Weirdly, there's almost no user chatter about this specific model anywhere. The few scraps of feedback we stumbled across seem to be for a completely different LG display, which doesn't help anyone. So we're going to lean hard on specs and what we know about Sharp's pro line. Spoiler: if you need a big, bright canvas that won't quit, this one deserves a serious look. Just don't expect it to make coffee or run apps.
Common Questions
Q: Can this display be mounted vertically in portrait mode?
Absolutely. The PN-M752 has pivot support and uses the VESA 600x400 pattern, so you can mount it vertically with the right bracket. Just make sure your mounting hardware is rated for the weight, because this is a big panel.
Q: Does it have built-in speakers?
Nope, there are no speakers inside this thing. It only has a headphone jack for audio output, so you'll need external speakers or an audio system if you want sound. Most commercial setups feed audio through a separate system anyway, but it's worth knowing if you're expecting to just plug in and play a video with sound.
Q: Can I schedule it to turn on and off automatically?
There's no built-in scheduler you can access from an on-screen menu like a consumer TV. But since it has IP LAN and RS-232 control ports, you can absolutely set up automatic power schedules using external control systems like Crestron, AMX, or even a Raspberry Pi running signage software. That's the typical pro AV approach anyway.
Q: Will it work with a regular PC or just dedicated signage players?

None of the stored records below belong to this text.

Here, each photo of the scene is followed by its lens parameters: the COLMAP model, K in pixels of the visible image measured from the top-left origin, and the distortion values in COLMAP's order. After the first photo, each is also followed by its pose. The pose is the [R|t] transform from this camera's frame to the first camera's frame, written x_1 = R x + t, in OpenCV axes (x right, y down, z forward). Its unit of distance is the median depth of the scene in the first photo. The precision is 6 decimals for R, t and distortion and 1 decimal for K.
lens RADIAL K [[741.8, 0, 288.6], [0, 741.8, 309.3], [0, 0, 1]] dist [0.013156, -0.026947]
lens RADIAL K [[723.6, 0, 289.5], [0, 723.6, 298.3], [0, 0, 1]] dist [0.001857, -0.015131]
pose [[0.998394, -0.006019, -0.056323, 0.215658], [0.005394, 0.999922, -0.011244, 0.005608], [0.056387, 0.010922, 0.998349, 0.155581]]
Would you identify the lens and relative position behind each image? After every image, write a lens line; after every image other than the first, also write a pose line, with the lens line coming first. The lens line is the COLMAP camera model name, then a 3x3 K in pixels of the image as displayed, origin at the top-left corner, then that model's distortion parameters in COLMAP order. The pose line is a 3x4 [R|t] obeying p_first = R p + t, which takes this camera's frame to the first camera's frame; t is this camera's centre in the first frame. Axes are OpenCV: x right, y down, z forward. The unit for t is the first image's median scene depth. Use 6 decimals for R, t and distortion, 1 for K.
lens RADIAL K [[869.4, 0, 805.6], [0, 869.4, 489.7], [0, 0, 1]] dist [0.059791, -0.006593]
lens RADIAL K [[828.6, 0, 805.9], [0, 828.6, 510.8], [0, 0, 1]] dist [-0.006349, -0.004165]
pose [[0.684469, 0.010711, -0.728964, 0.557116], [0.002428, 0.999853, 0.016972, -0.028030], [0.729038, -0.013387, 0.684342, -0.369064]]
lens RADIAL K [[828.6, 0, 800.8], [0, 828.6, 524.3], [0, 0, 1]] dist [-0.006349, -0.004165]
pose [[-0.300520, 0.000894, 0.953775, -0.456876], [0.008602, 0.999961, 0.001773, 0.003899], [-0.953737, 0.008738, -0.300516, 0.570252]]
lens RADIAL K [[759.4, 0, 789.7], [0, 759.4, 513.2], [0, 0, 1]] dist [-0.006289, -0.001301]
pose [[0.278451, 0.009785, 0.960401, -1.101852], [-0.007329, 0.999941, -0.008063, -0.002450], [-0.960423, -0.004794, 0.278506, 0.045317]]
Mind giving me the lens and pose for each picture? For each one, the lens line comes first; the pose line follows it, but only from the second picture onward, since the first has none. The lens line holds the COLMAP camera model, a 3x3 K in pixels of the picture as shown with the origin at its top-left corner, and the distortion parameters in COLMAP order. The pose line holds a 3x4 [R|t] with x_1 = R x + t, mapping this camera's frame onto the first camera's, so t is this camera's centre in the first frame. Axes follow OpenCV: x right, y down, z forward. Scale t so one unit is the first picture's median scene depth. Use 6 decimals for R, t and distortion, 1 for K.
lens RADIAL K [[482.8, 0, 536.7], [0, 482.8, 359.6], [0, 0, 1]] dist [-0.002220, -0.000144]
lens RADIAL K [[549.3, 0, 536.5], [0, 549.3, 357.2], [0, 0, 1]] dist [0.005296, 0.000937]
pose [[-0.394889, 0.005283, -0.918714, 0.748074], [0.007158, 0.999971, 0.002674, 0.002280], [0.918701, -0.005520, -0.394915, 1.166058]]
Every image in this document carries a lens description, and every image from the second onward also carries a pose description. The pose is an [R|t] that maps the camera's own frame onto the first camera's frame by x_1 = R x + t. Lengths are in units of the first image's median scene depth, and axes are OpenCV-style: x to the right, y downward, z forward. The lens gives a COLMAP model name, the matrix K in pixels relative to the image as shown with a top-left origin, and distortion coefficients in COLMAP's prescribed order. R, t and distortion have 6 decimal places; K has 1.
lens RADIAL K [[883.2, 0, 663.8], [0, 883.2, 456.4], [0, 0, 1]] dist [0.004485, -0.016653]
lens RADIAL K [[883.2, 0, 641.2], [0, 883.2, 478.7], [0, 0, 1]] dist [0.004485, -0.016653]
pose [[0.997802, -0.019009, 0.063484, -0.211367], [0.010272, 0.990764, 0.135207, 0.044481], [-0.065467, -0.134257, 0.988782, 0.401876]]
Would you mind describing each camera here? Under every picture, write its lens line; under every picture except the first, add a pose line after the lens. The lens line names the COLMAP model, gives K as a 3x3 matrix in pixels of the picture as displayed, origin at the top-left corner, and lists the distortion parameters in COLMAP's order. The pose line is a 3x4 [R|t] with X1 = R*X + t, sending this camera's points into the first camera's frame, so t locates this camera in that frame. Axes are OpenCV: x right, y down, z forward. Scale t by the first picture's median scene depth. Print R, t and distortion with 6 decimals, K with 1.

It works with pretty much anything that outputs HDMI, DisplayPort, or USB-C video. You can plug in a laptop, a desktop, a media player, or even a streaming stick. Just remember it's a dumb display, so it won't run apps on its own; you're responsible for the content source.
Who Should Skip This
Skip this if you're looking for a big TV for your living room. The 60Hz refresh rate and lack of built-in smart apps will frustrate anyone trying to watch movies or play games, and having to provide your own audio solution is a pain for casual use. You'll get a much better entertainment experience with something like a Samsung QN75Q80C, which has 120Hz, great HDR, and all the streaming apps built in. Also skip this if you need a display that's easy to move around or use in different locations. It's heavy, large, and very much meant to stay put once installed. If portability matters, look at smaller, lighter displays in the 32- to 43-inch range.
Verdict
If you're an IT manager or AV integrator tasked with putting a drop-dead gorgeous, always-on display in a bright lobby or conference room, the Sharp PN-M752 is one of the easiest recommendations we can make. The 550-nit anti-glare panel, the sheer number of inputs, and the native 10-bit color mean it'll look good and handle whatever you throw at it without the usual consumer TV headaches. Pair it with a decent media player or control system, and you've got a signage solution that'll run circles around cheaper commercial TVs.
On the flip side, if you're just a regular person wanting a big screen for the living room or a gaming den, don't even think about this. The 60Hz panel, lack of smart features, and the need for external audio will drive you nuts. For that crowd, a 75-inch TCL or Samsung QLED will cost less and actually handle movies and games properly. The PN-M752 is a tool, not a toy, and it's excellent at that job.